Artículos

 

Embriogénesis y desarrollo larvario intra-capsular de Plicopurpura pansa (Gould, 1853) (Prosobranchia, Muricidae) en condiciones de laboratorio

 

Embryonic and intracapsular larval development of Plicopurpura pansa (Gould, 1853) (Prosobranchia, Muricidae) under laboratory conditions

 

Ludwig C.A. Naegel¹ y Ma. del Carmen Gómez del Prado-Rosas²

 

¹ Departamento de Biología Experimental Centro Interdisciplinario de Ciencias Marinas (CICIMAR-IPN). Apartado postal 592, La Paz, Baja California Sur, CP 23000, México. E-mail: lnaegel@cibnor.mx

² Departamento de Biología Marina Universidad Autónoma de Baja California Sur Apartado postal 19-B La Paz, Baja California Sur, México. E-mail: mcgomez@uabcs.mx

 

Recibido en abril de 2003;
aceptado en diciembre de 2003.

 

Resumen

Se estudió el desarrollo de embriones del murícido marino Plicopurpura pansa (Gould, 1853) hasta su eclosión. Cada hembra depositó alrededor de 150 cápsulas con huevos en un periodo de desove de 10 semanas. Los huevos tuvieron segmentación espiral seguida de una gastrulación por epibolia con la formación de larvas trocóforas no típicas, y veliger. Los embriones se alimentaron del vitelo contenido en el huevo. No se observó la presencia de huevos nutritivos. En 13% de las cápsulas, se presentaron diferentes estadios de desarrollo embrionario o larval en una misma cápsula.
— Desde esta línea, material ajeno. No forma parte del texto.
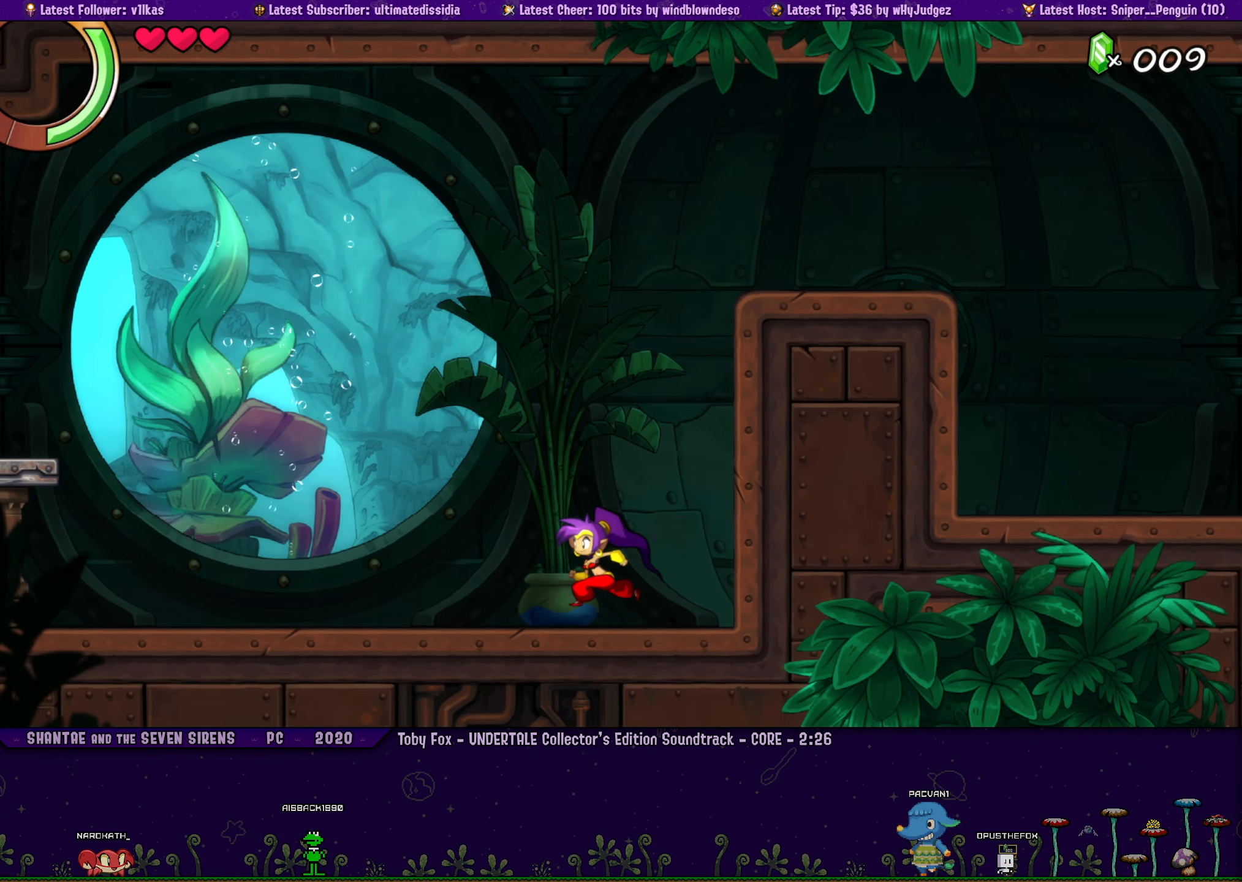
{"buttons": ["DPAD_LEFT"], "left_stick": "center", "events": [[16, "DPAD_LEFT", "up"], [400, "left_stick", "center"], [450, "DPAD_LEFT", "down"]]}
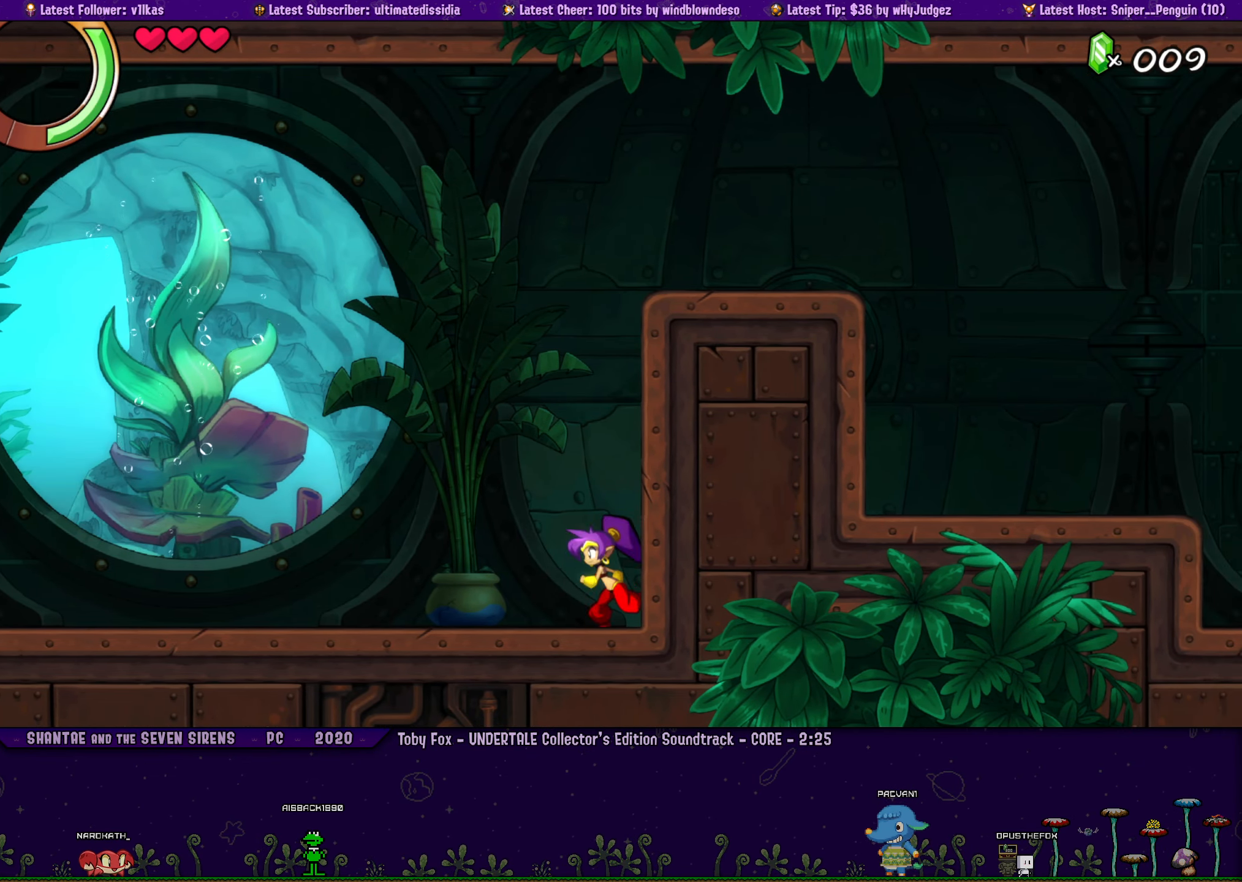
{"buttons": [], "left_stick": "right", "events": [[16, "DPAD_LEFT", "up"], [16, "left_stick", "right"], [133, "left_stick", "center"], [166, "DPAD_LEFT", "down"], [216, "left_stick", "right"], [233, "DPAD_LEFT", "up"], [316, "left_stick", "center"], [383, "DPAD_LEFT", "down"], [400, "left_stick", "right"], [466, "DPAD_LEFT", "up"]]}
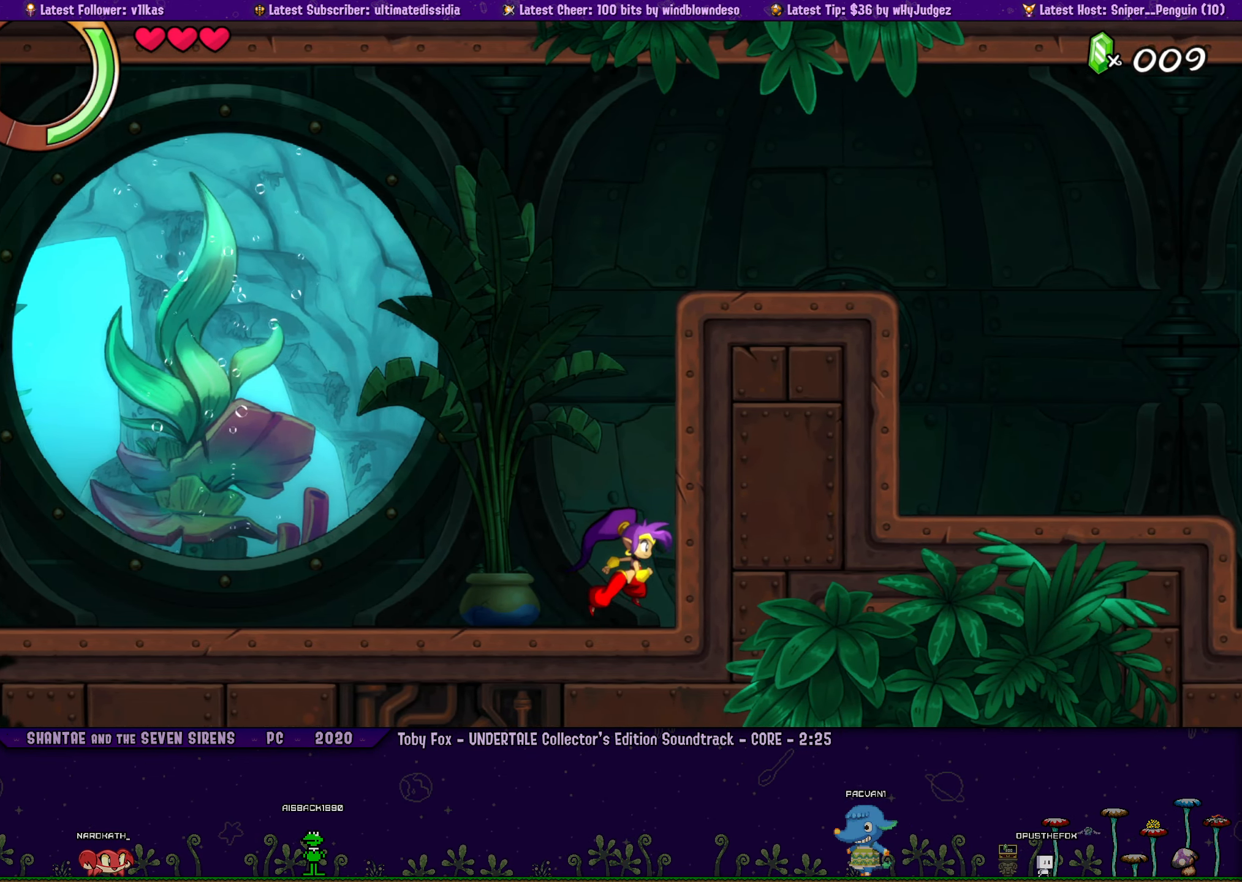
{"buttons": [], "left_stick": "center", "events": [[16, "left_stick", "center"], [100, "DPAD_LEFT", "down"], [116, "left_stick", "right"], [150, "DPAD_LEFT", "up"], [216, "left_stick", "center"], [300, "DPAD_LEFT", "down"], [333, "left_stick", "right"], [366, "DPAD_LEFT", "up"], [433, "left_stick", "center"]]}
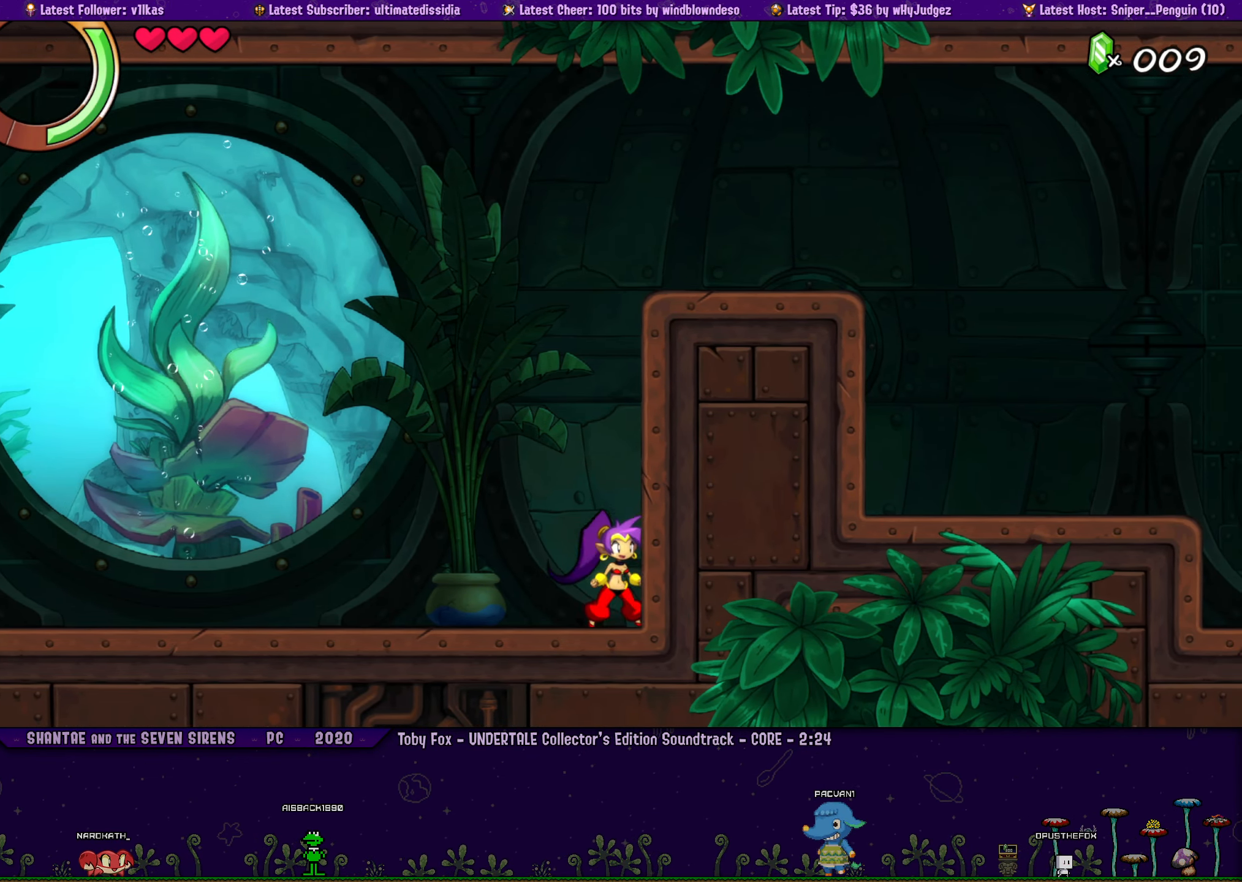
{"buttons": [], "left_stick": "right", "events": [[16, "DPAD_LEFT", "down"], [50, "left_stick", "right"], [66, "DPAD_LEFT", "up"], [150, "left_stick", "center"], [200, "DPAD_LEFT", "down"], [250, "left_stick", "right"], [266, "DPAD_LEFT", "up"], [350, "left_stick", "center"], [433, "DPAD_LEFT", "down"], [466, "left_stick", "right"], [483, "DPAD_LEFT", "up"]]}
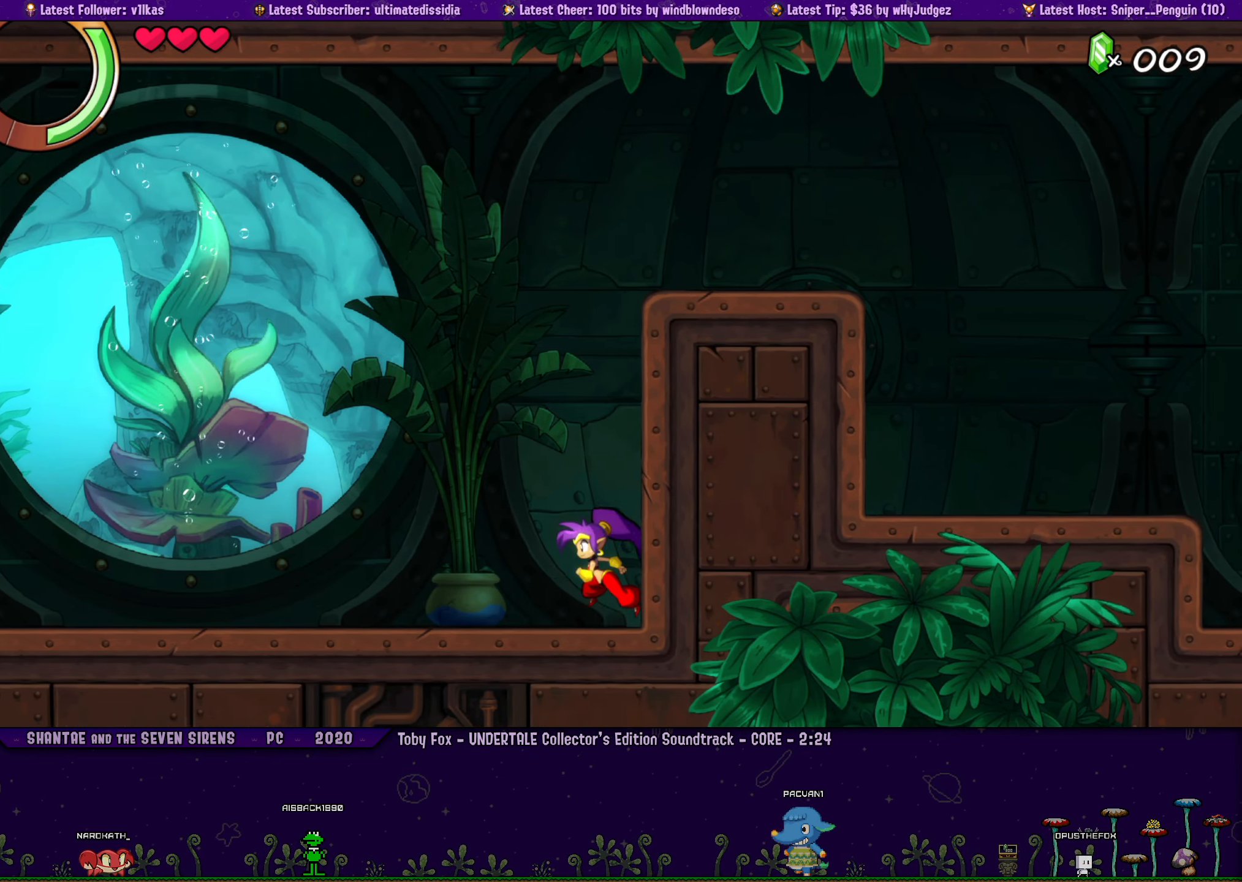
{"buttons": [], "left_stick": "center", "events": [[33, "left_stick", "center"], [116, "DPAD_LEFT", "down"], [150, "left_stick", "right"], [183, "DPAD_LEFT", "up"], [233, "left_stick", "center"], [316, "DPAD_LEFT", "down"], [350, "left_stick", "right"], [383, "DPAD_LEFT", "up"], [450, "left_stick", "center"]]}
El desarrollo intra-capsular terminó a una temperatura de 21-23°C en un periodo de 5 a 8 semanas después de la puesta de la cápsula con la eclosión de larvas veliger planctotróficas.

Palabras clave: gasterópodos, murícidos, Plicopurpura pansa, embriogénesis, desarrollo intra-capsular.

 

Abstract

The embryonic development of the marine muricid Plicopurpura pansa (Gould, 1853) until hatching is described. Each female spawned about 150 egg capsules in a 10-week period. The egg showed spiral segmentation, followed by gastrulation through epiboly, the formation of a non-typical trochophore and veliger larva. The embryos fed on the egg yolk. Nurse eggs were not observed. In 13% of the egg capsules, different embryonic or larval stages of development were found in the same capsule. At 21-23°C the intracapsular development was completed with the hatching of planktotrophic veliger larvae after a period of 5 to 8 weeks.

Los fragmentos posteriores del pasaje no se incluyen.